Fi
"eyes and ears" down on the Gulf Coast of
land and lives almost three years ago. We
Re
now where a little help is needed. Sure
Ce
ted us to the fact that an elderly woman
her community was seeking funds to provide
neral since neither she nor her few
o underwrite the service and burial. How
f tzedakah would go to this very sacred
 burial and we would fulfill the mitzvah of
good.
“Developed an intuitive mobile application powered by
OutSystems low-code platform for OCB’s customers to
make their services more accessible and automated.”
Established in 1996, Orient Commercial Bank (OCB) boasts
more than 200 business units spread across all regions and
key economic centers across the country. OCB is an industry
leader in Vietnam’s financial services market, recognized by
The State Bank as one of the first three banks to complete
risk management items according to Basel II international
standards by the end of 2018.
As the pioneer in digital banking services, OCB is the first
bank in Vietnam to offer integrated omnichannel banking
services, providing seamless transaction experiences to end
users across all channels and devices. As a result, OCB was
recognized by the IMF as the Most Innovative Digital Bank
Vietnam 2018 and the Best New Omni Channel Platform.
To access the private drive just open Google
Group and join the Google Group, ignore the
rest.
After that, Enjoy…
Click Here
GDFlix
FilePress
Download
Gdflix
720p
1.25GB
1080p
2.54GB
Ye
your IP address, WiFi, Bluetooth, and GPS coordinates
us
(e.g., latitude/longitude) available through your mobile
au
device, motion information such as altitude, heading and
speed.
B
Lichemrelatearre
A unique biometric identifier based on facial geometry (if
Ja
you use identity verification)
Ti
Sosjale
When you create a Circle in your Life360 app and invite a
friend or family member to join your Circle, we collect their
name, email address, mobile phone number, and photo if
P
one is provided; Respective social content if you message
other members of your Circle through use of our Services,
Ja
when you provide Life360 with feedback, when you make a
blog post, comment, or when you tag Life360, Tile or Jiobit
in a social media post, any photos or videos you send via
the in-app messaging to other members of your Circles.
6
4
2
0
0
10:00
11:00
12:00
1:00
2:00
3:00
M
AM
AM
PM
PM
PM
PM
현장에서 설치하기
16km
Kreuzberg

_____

WORK TO COMPLETE:
Extract all the text from each item above, line by line, keeping every line break and character as it appears.

RESULT FOR THIS TASK:
Fi
"eyes and ears" down on the Gulf Coast of
land and lives almost three years ago. We
Re
now where a little help is needed. Sure
Ce
ted us to the fact that an elderly woman
her community was seeking funds to provide
neral since neither she nor her few
o underwrite the service and burial. How
f tzedakah would go to this very sacred
 burial and we would fulfill the mitzvah of
good.
“Developed an intuitive mobile application powered by
OutSystems low-code platform for OCB’s customers to
make their services more accessible and automated.”
Established in 1996, Orient Commercial Bank (OCB) boasts
more than 200 business units spread across all regions and
key economic centers across the country. OCB is an industry
leader in Vietnam’s financial services market, recognized by
The State Bank as one of the first three banks to complete
risk management items according to Basel II international
standards by the end of 2018.
As the pioneer in digital banking services, OCB is the first
bank in Vietnam to offer integrated omnichannel banking
services, providing seamless transaction experiences to end
users across all channels and devices. As a result, OCB was
recognized by the IMF as the Most Innovative Digital Bank
Vietnam 2018 and the Best New Omni Channel Platform.
To access the private drive just open Google
Group and join the Google Group, ignore the
rest.
After that, Enjoy…
Click Here
GDFlix
FilePress
Download
Gdflix
720p
1.25GB
1080p
2.54GB
Ye
your IP address, WiFi, Bluetooth, and GPS coordinates
us
(e.g., latitude/longitude) available through your mobile
au
device, motion information such as altitude, heading and
speed.
B
Lichemrelatearre
A unique biometric identifier based on facial geometry (if
Ja
you use identity verification)
Ti
Sosjale
When you create a Circle in your Life360 app and invite a
friend or family member to join your Circle, we collect their
name, email address, mobile phone number, and photo if
P
one is provided; Respective social content if you message
other members of your Circle through use of our Services,
Ja
when you provide Life360 with feedback, when you make a
blog post, comment, or when you tag Life360, Tile or Jiobit
in a social media post, any photos or videos you send via
the in-app messaging to other members of your Circles.
6
4
2
0
0
10:00
11:00
12:00
1:00
2:00
3:00
M
AM
AM
PM
PM
PM
PM
현장에서 설치하기
16km
Kreuzberg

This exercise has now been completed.